Life

How To Stay Connected With Your Kids, From Business Trips To Deployment

What your family should know before you gotta go.

by Alison Zeidman
Updated: 
Originally Published: 

When kids are apart from a parent, it’s rough on everyone. For some families, it’s a week-long business trip to Minneapolis. Others it’s months on an oil rig. And for the more than 2 million families of the military and National Guard, it’s a year-long deployment overseas. That requires a unique level of parental fortitude, but there are things the moms and dads in the armed forces can teach any parent who needs to be away from the kids for a bit.

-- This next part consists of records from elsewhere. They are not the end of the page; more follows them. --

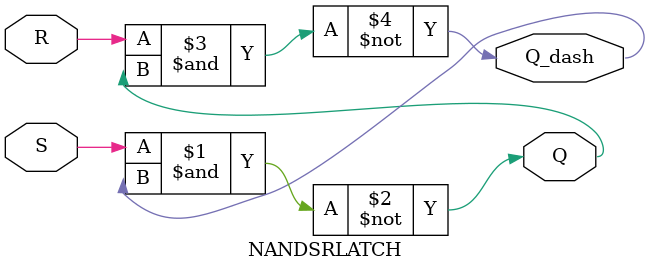
<source format=v>
`timescale 1ns / 1ps
module NANDSRLATCH(
    output Q,
    output Q_dash,
    input S,
    input R
    );

nand A1 (Q, S,Q_dash);
nand A2 (Q_dash, R,Q);

endmodule

</source>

Bana Miller is the Communications Director of Blue Star Families, an organization that provides resources and info to military families. She’s also a mother of 3 and her husband has been on active duty for their entire 12-year marriage — so she’s basically a 5-star general of deployment coping management. Miller has a bunch of military-grade tips on how to stay connected to your kid and mitigate their anxiety when you can’t physically be there for them.

Prepare The Family

Depending on how old your kid is, they might not really understand what’s going on. Help them prepare by spending quality time as a family. For military parents, this is usually block leave the week before deployment. For business parents, you can just block out the weekend before you take off and make sure there’s there’s one-on-one time together. It can be just hanging out and watching Paw Patrol, or doing some special activity that you both enjoy.

Miller also recommends reading books or watching shows that talk about leaving. Even Daniel Tiger knows “grown-ups come back.” “I have 3 kids under 4, and I’ve found reading stories helps them grasp the hard concepts,” she says. Just keep it kid-appropriate. Your 3-year-old isn’t ready for All Quiet On The Western Front.

Get Everyone Synchronized

Kids can’t grasp the concept of leaving the playground in 5 minutes, so telling them dad will be gone for a year is not something they can internalize. Long stint or short trips, Miller says setting up countdown rituals can help. Some ideas include adding to a candy jar every day (or, because kids like candy, subtracting). Or you can make a paper chain where they remove a link weekly for a long deployments, or daily to understand when you’re coming back from that conference in Miami. Also, you can help them understand time differences by setting up a command station with one clock for the household and one for the other parent’s time zone. Hey kids, it’s tomorrow in Guam!

Leave A Little Bit Of Yourself Behind

You can’t be there to cuddle or give them a hug, but a plush version of you can. There’s a company called Daddy Dolls that takes photos of service members and makes them into a doll for their kid. “It’s kind of like Flat Stanley. That way the parent can still be in pictures and at milestone events,” Miller explains. “Anything physical or tactile that they can hold onto is great.” If you’re afraid your family is going to start using that doll like a voodoo pincushion, you can record their favorite bedtime stories. Or, if you kids would rather listen to Bryan Cranston read an audiobook, get one of Toymail’s Talkies to send your kid messages via stuffed animal.

We Have The Technology

It’s easy enough to use the Wi-Fi at your Holiday Inn Express to FaceTime the family for dinner, but for those locked into the schedule of active duty, it’s more difficult. Miller says everyone should be able to find a regular time each week to check in. “It’s such a great tool to feel like they’re part of the day-to-day routine of being home.”

One thing that your kids can learn from families with a parent on deployment, it’s that they learn to roll with things. She says if you can’t connect one evening, don’t make a big deal out of it. “If military families have one thing in common, it’s flexibility,” says Miller. “The parent at home can say, ‘OK, looks like the computer’s not working today, we’ll try again next time.’ And that’s where having those recorded story books or something a child can play on their own time is great.”

Care Packages Work Both Ways

“The care package has been around for as long as we’ve been deploying soldiers, and it’s great for the family and home to have that ritual of putting it together,” says Miller. Even if you’re not serving, but are just going to be gone for an extended period, make sure you have the hotel address. Remember, it doesn’t just have to be loaded up with treats (although nobody ever turned down a Rice Krispie Treat). The box gives kids the opportunity to share letters and pictures, and write back on the same note. Try taking turns writing pages in a shared journal. It will teach your kid what communication was like before emojis.

Build Your Support Team

Miller says service members rely on the community for support, and you should too. Let teachers, coaches, and any other important adult in your kid’s life know that they need to communicate with both parents. It’s 2016, so schools now use electronic mail; all it takes to keep you in the loop is a CC. “For the child too, knowing that while their parent may not be able to do in-person parent-teacher conferences there’s still communication, can be fantastic reassurance,” says Miller. Although contributing to the bake sale may be a bridge too far.